Map<String, Object> data = new HashMap<>();
data.put("name", "John Doe");
data.put("age", 25);
Schema schema = new AvroSchemaInferrer().infer(data, "PersonRecord");
AvroSchemaInferrer supports Avro primitive and complex types, including logical types. Nested structures (Maps of Lists of Maps, etc.) are also supported.
You can also provide custom logical type inferrers to handle specific Java classes.
Treat Avro Records as Java Maps
Transform Avro Records into a Java Map<String, Object>
using AvroWrapper
. This approach allows you to access Avro data using familiar Java collection interfaces.
AvroWrapper
creates a facade over Avro records, arrays, and maps, presenting them as native Java collections. The wrapper only converts fields that are read, so performance penalties are only incurred for fields that are read. Nested structures are wrapped in facades as well, so even deeply nested structures are only converted as they are read.
IndexedRecord record = ...;
Map<String, Object> data = new AvroWrapper().wrap(record);
You can also provide custom logical type converters.
Write Java POJOs to Avro Bytes
Use AvroWriter
to write Java POJOs to Avro bytes.
AvroWriter
requires a schema to write Avro bytes. You can either provide a specific Avro schema or let the AvroWriter
infer the schema from the Java POJO.
Here’s an example of how to write Java POJOs to Avro bytes using the AvroWriter
:
Map<String, Object> data = new HashMap<>();
data.put("name", "John Doe");
data.put("age", 25);
ByteBuffer avroBytes = new AvroWriter().write(data, "PersonRecord");
You can also provide a specific Avro schema instead of inferring it:
Map<String, Object> data = new HashMap<>();
data.put("name", "John Doe");
data.put("age", 25);
Schema schema = ...;
ByteBuffer avroBytes = new AvroWriter().write(data, schema);
The AvroWriter
class supports Avro primitive types, complex types, and logical types. Logical types such as decimal, uuid, date, time, and timestamp are automatically handled by the AvroWriter
using the logical type writers defined in the code.
Type Conversion
Avro to Java
The following table shows how Avro types are converted to Java types:
Avro Type | Java Type |
---|---|
null | null |
boolean | boolean |
int | int |
long | long |
float | float |
double | double |
bytes | byte[] |
string | String |
array | List<T> |
map | Map<K, V> |
fixed | byte[] |
record | Map<String, Object> |
enum | String |
union | Object |
decimal | java.math.BigDecimal |
uuid | java.util.UUID |
date | java.time.LocalDate |
time-millis | java.time.LocalTime |
time-micros | java.time.LocalTime |
timestamp-millis | java.time.Instant |
timestamp-micros | java.time.Instant |
local-timestamp-millis | java.time.LocalDateTime |
local-timestamp-micros | java.time.LocalDateTime |
For array
, map
, fixed
, and record
types, the corresponding Java types are collections (List
, Map
) or generic Map
objects.
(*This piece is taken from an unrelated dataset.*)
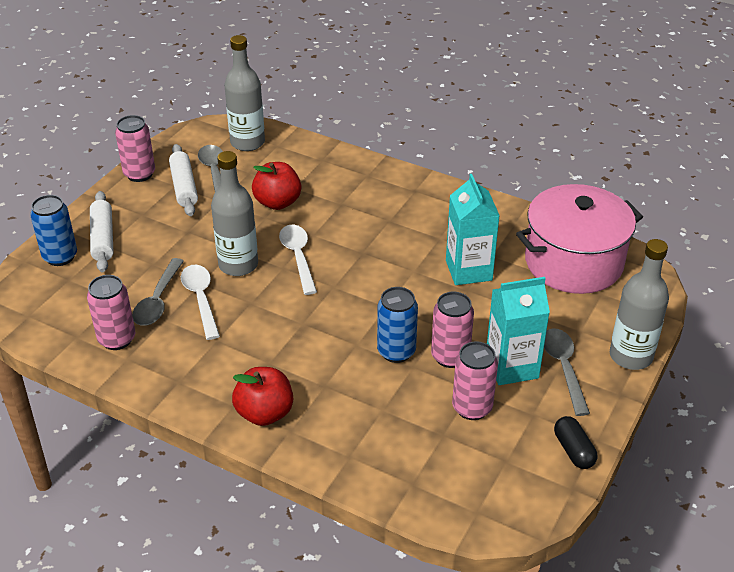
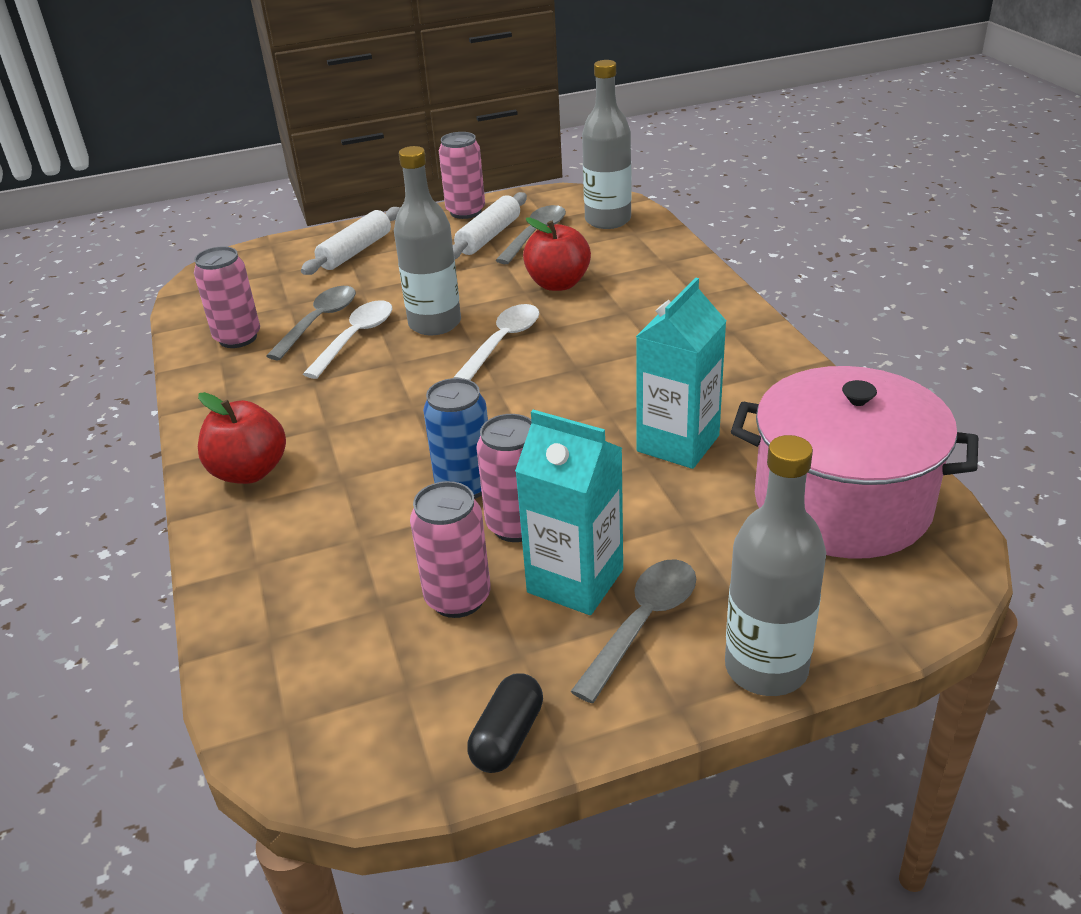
camera: 45 degrees right, 5 degrees down
(60, 257) = (300, 252): blue can -> none
(158, 300) = (319, 322): grey spoon -> grey spoon turned 150 degrees clockwise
The element types (T
for List<T>
, K
and V
for Map<K, V>
) are inferred based on the contained Avro types.
For union
types, the corresponding Java type is Object
. The actual Java type of the object depends on the specific Avro type that is contained in the union. You can use the instanceof
operator to determine the actual type of the object.
Java to Avro
The following table shows how Java types are converted to Avro types:
Java Type | Avro Type |
---|---|
boolean | boolean |
byte | int |
short | int |
int | int |
long | long |
float | float |
double | double |
char | string |
String | string |
byte[] | bytes |
java.nio.ByteBuffer | bytes |
java.math.BigDecimal | bytes (logical type: decimal ) |
java.util.UUID | string (logical type: uuid ) |
java.time.LocalDate | int (logical type: date ) |
java.time.LocalTime | int (logical type: time-millis ) |
java.time.LocalTime | long (logical type: time-micros ) |
java.time.Instant | long (logical types: timestamp-millis or timestamp-micros ) |
java.time.LocalDateTime | long (logical types: local-timestamp-millis or local-timestamp-micros ) |
List<T> | array of Avro schema inferred from T |
Map<K, V> | map with keys of Avro schema inferred from K and values of Avro schema inferred from V |
For List<T>
, the Avro type is an array
where the element type T
is inferred based on its Java type.
For Map<K, V>
, the Avro type is a map
where the key type K
and value type V
are inferred based on their respective Java types.